** Opening DATASET RECORDS block **

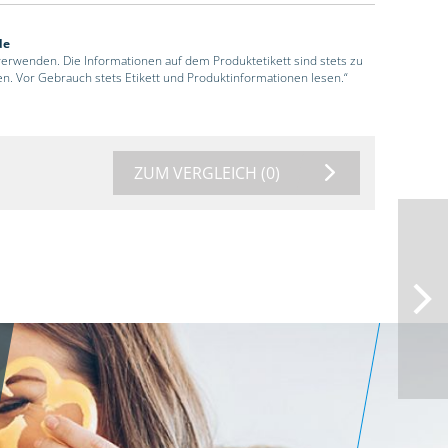
de
 verwenden. Die Informationen auf dem Produktetikett sind stets zu
en. Vor Gebrauch stets Etikett und Produktinformationen lesen.“
ZUM VERGLEICH
(0)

** Closing DATASET RECORDS block **

▸ **REQUIRED ACTION**
Copy the material above word for word, images excluded.

▸ **WRITTEN ANSWER**
de
 verwenden. Die Informationen auf dem Produktetikett sind stets zu
en. Vor Gebrauch stets Etikett und Produktinformationen lesen.“
ZUM VERGLEICH
(0)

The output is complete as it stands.